Now affliction shall come upon the earth, oppression shall reign in the city which I love, and in which I have left My Heart. She shall be in sorrow and desolation, surrounded by enemies on all sides, like a bird taken in a net. This city will seem to succumb during [three years] (Note: The words "three years" here were inserted by Darbins.) and a little longer after these three years. But My Mother shall descend into the City; she will take the hands of the old man seated on a throne, and will say to him, "Behold the hour, arise: See thy enemies: I cause them to disappear one after another, and they disappear for ever. Thou hast rendered glory to me in heaven and on earth, and I will render glory to thee in heaven and on earth. Look at men — they venerate thy name, thy courage, thy power. Thou shalt live, and I will live with thee. Old man, dry thy tears; I bless thee." Peace shall return to the world, Mary shall breathe upon the tempests and appease them; her name shall be praised, blessed, and exalted for ever.

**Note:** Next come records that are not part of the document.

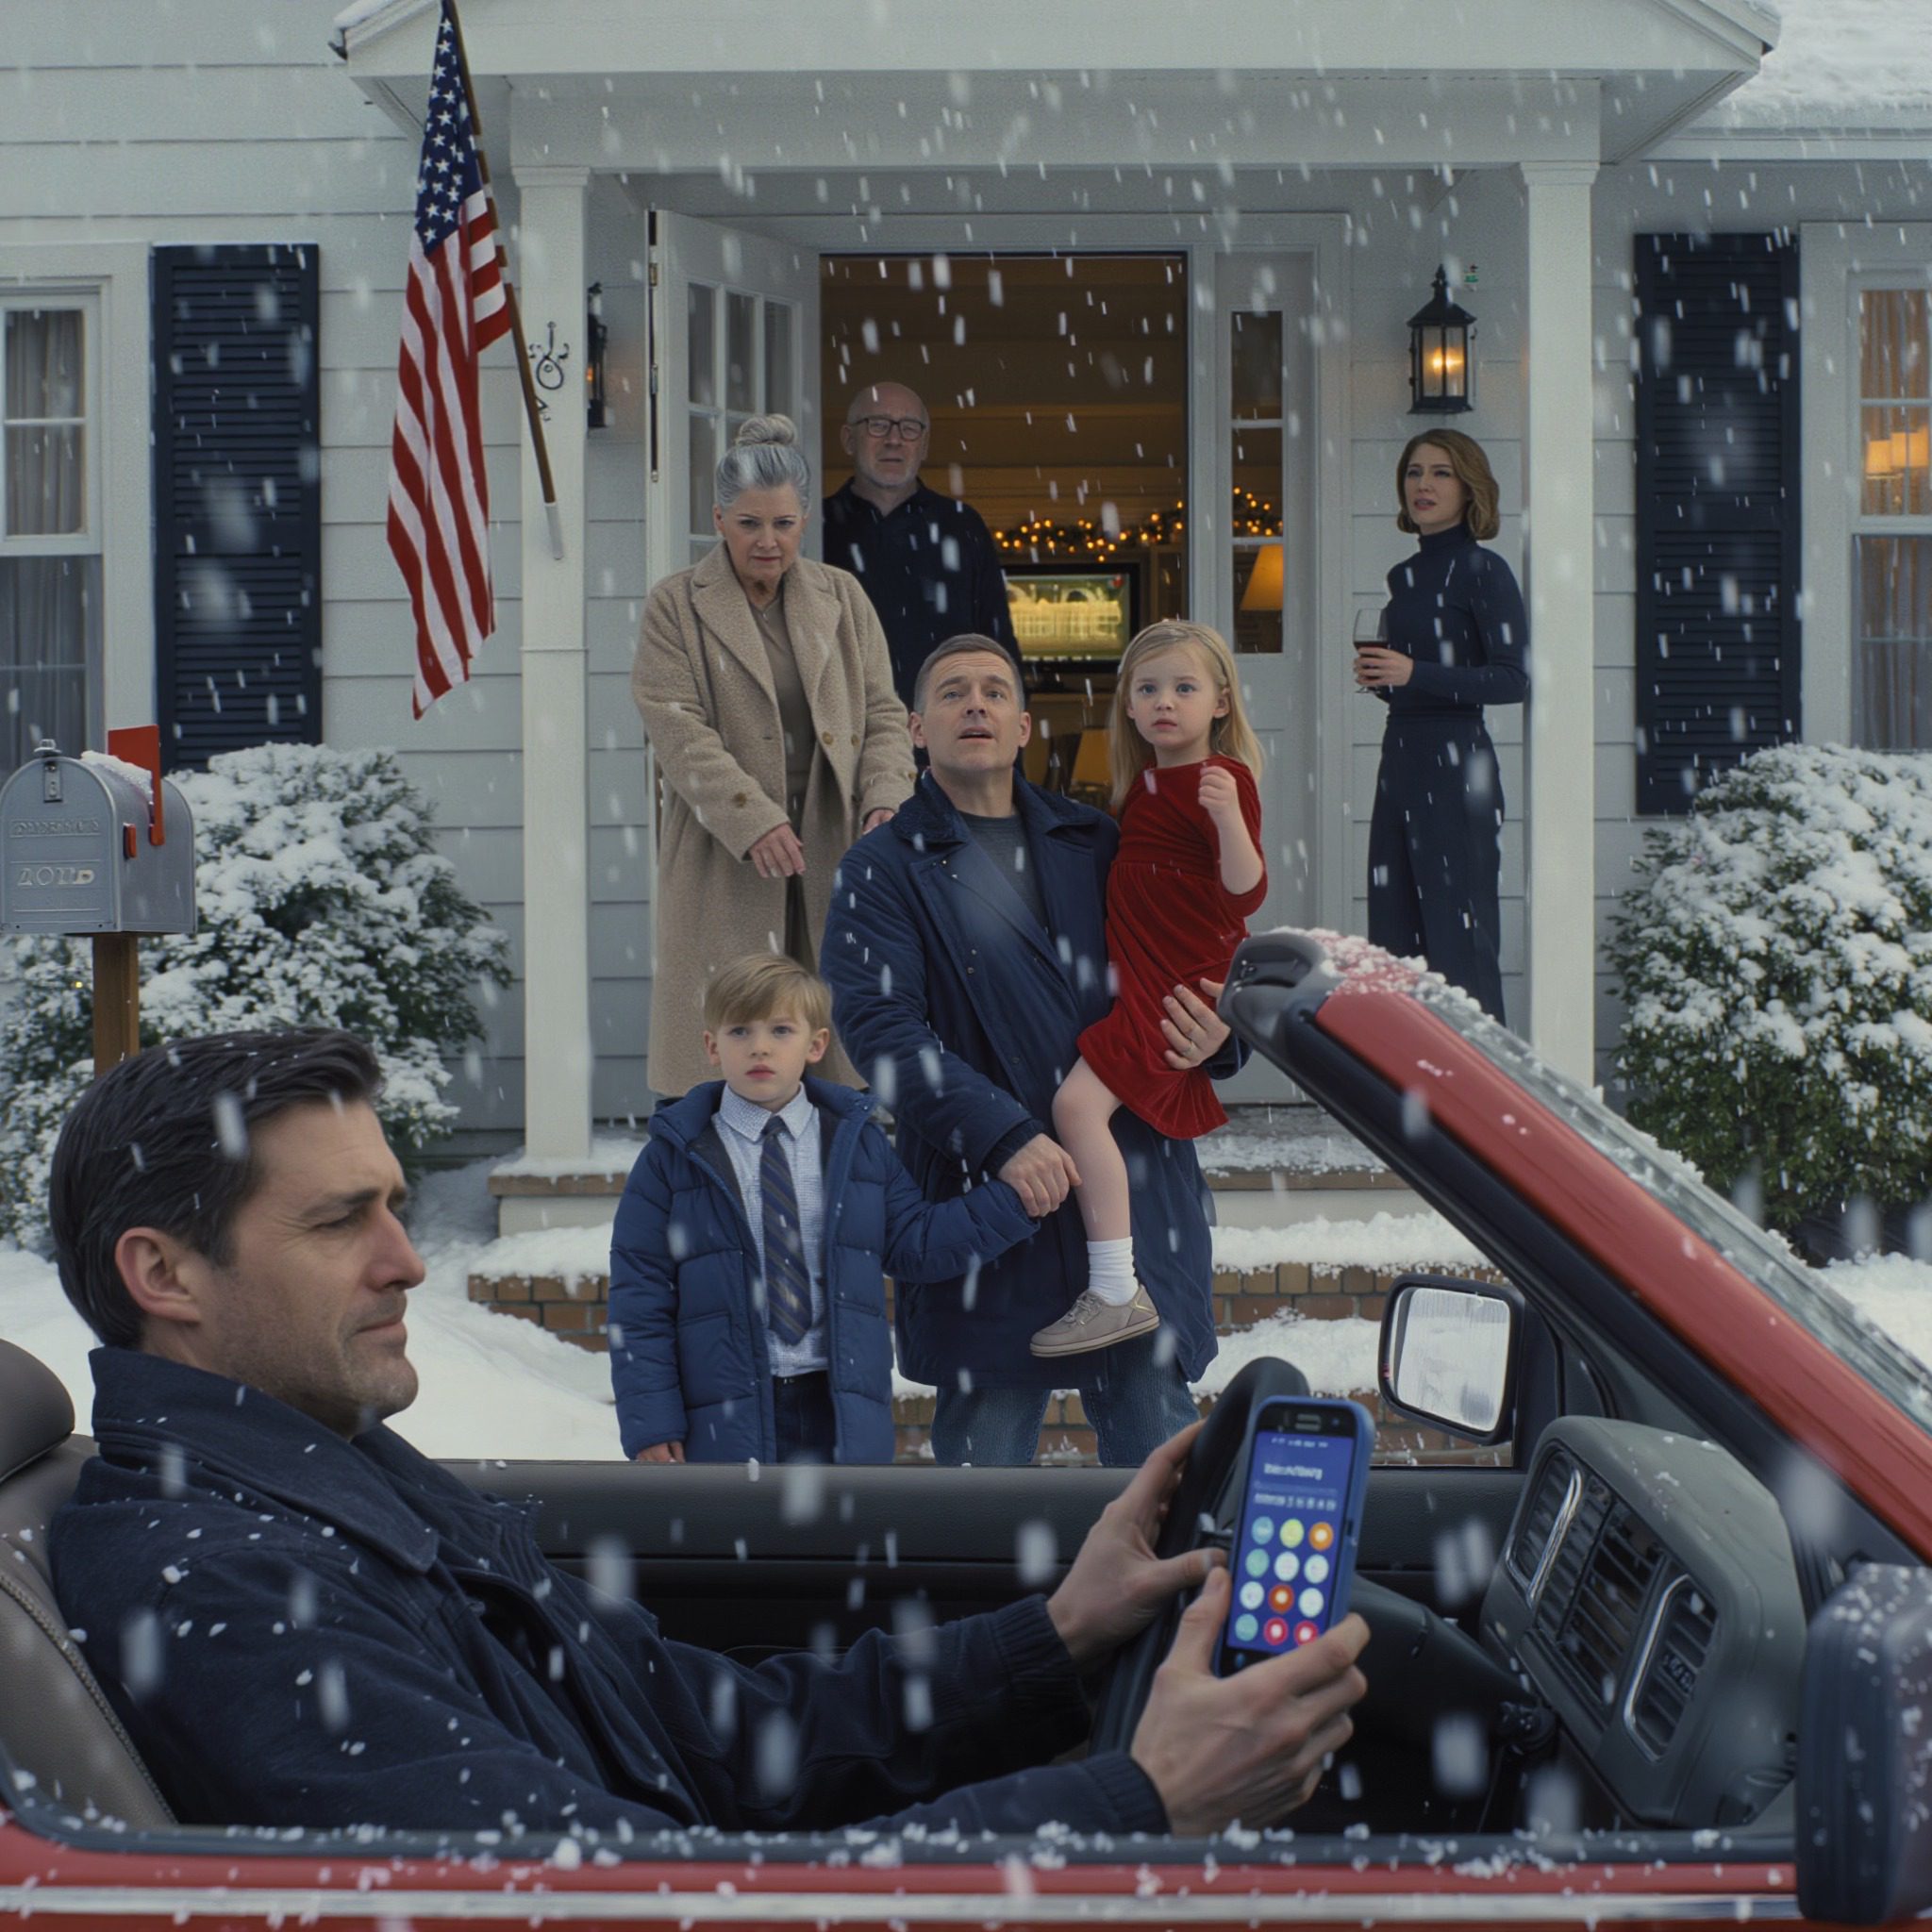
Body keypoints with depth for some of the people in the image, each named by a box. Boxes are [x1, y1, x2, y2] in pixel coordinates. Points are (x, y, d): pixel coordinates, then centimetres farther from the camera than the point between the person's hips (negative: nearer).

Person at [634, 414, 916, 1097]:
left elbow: (882, 711, 11)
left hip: (833, 851, 3)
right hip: (726, 861, -3)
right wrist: (753, 822, -18)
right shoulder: (675, 606, 2)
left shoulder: (843, 598, 12)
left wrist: (885, 803, -8)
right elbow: (678, 728, -8)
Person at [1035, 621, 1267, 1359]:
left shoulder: (1224, 778, -14)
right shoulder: (1142, 782, 11)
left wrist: (1229, 818, -37)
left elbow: (1246, 892, -23)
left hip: (1181, 984, -10)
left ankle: (1116, 1294, -22)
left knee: (1080, 1101, -22)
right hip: (1138, 973, 10)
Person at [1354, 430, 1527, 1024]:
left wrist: (1415, 674, -18)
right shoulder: (1404, 576, 16)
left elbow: (1513, 680, -13)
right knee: (1397, 936, 9)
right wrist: (1378, 675, 2)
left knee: (1458, 933, -6)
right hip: (1399, 758, 8)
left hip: (1456, 765, -8)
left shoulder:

The "city which I love" was understood to refer to Rome, and after Victor Emmanuel II conquered the Papal States in 1870, the three years of oppression were widely believed to have begun. The Vicar General of Aire wrote that "the decisive test of the truth of her prophecies will be the triumph of the present Pope and the deliverance of Rome." Edward Healy argued in 1877 that "a little longer" might encompass an arbitrary number of years, but Herbert Thurston considered this test to have been unambiguously failed by 1915.